I was at a local park recently when a teenager said “aren’t you the penguin poo lady”? I wasn’t sure whether to be flattered or mortified that I’d been remember for animal faeces rather than my engaging maths session at the student’s school earlier in the term.

It’s not the first time I’ve been referred to in this way. I’ve been a STEM (Science, Technology, Engineering and Mathematics) Ambassador since 2010. Alongside attending careers fairs, schools’ workshops, and teacher training sessions, I’m part of a team developing hands-on statistics activities for the Royal Statistical Society. These activities are for use by anyone (STEM Ambassadors, statisticians, teachers, parents etc.) at careers fairs, at festivals and in schools. They consist of short, practical activities for face-to-face interactions. Full details can be found at

One of these activities is ‘How Many Penguins’. It introduces people to the concepts of populations and samples. Using information obtained from a sample of ‘local’ (soft toy) penguins, we infer how many penguins live in a colony in Antarctica based on a photograph of penguin poo on the snow. It’s always a hit with both students and staff. Indeed, the activity won the Peter Holmes Prize for best classroom idea published in Teaching Statistics in 2019 and also featured in an Ofsted school inspection report!

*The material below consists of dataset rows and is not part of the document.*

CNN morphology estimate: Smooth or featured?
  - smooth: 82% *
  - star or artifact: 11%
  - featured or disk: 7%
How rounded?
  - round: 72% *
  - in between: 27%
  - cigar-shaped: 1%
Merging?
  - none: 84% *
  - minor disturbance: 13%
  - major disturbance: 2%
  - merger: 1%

A photo of small penguin toys used in the penguin poo activity

Another (in)famous activity is “sociable cards” which uses a mathematical magic trick to demonstrate that statistical thinking can help to identify patterns in situations which may otherwise be considered unpredictable. In particular, people have to walk along giant playing cards according to some basic rules. Even though everyone starts on a different card, they all end up on the same end card – a demonstration of how we can encrypt data to send it to an alternative location but still make sense of it upon arrival.

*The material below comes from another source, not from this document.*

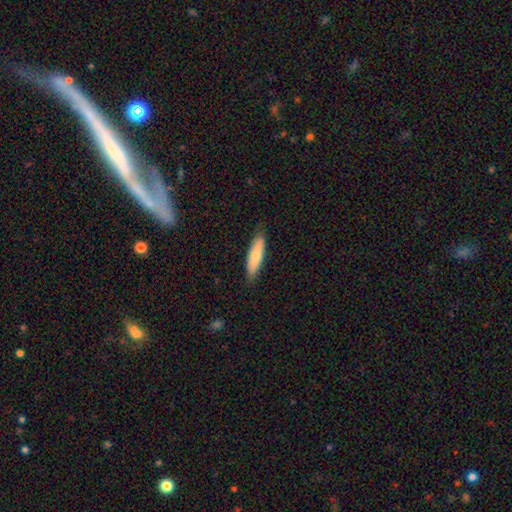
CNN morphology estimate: Smooth or featured? smooth (76%)
How rounded? cigar-shaped (65%)
Merging? none (84%)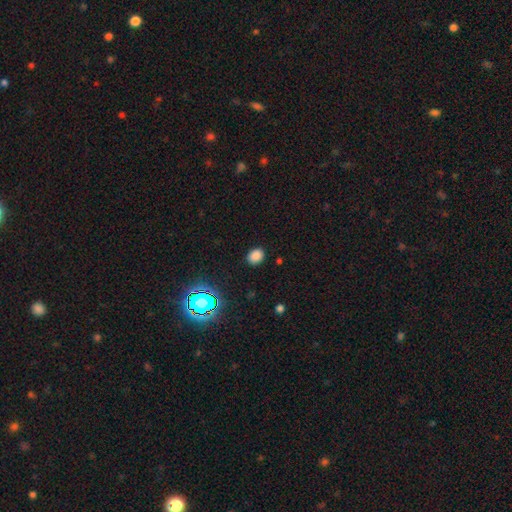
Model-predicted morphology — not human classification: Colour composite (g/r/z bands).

As mathematicians and statisticians, and indeed as academics, I believe we have a duty to inspire the next generation about the joy of our subject. Along the way I’ve counted penguins with hundreds of Beaver and Cub Scouts to help them earn their ‘Night at a Museum’ badge. I’ve seen grown-ups snaking their way around a path of playing cards at Pint of Science. I’ve also howled with laughter watching a church group attempt to inflate balloons to a particular size during a demonstration of a clinical trial.

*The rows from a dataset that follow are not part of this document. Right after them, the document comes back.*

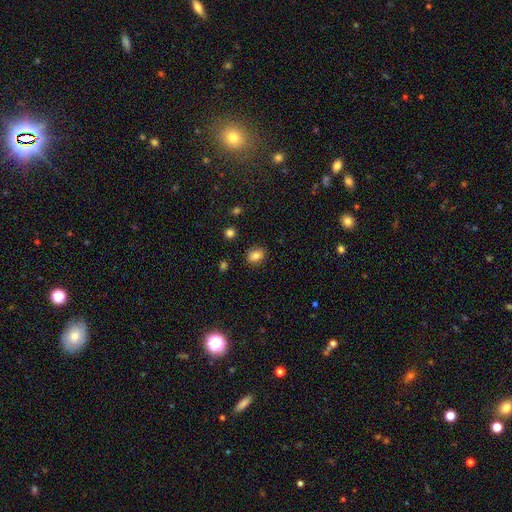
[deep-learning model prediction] Q: Smooth or featured?
A: smooth (81%); runner-up: star or artifact (10%)
Q: How rounded?
A: in between (60%); runner-up: round (39%)
Q: Merging?
A: none (86%); runner-up: minor disturbance (10%)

I’ve always appreciated how important maths and numerical literacy are as core skills. However, I know that many people struggle with numbers – phrases such as “I hate maths” or “I can’t do maths” are all too frequent. The hands-on activities I’ve co-developed, and the events I’ve attended are only a drop in an ocean. But, I believe, that they are the right drop in the right ocean. So, if by being referred to as the “penguin poo lady”, I’ve helped one student to understand the concept of a mean, or inspired one person to study maths or earth sciences at university then I shall wear my title with pride!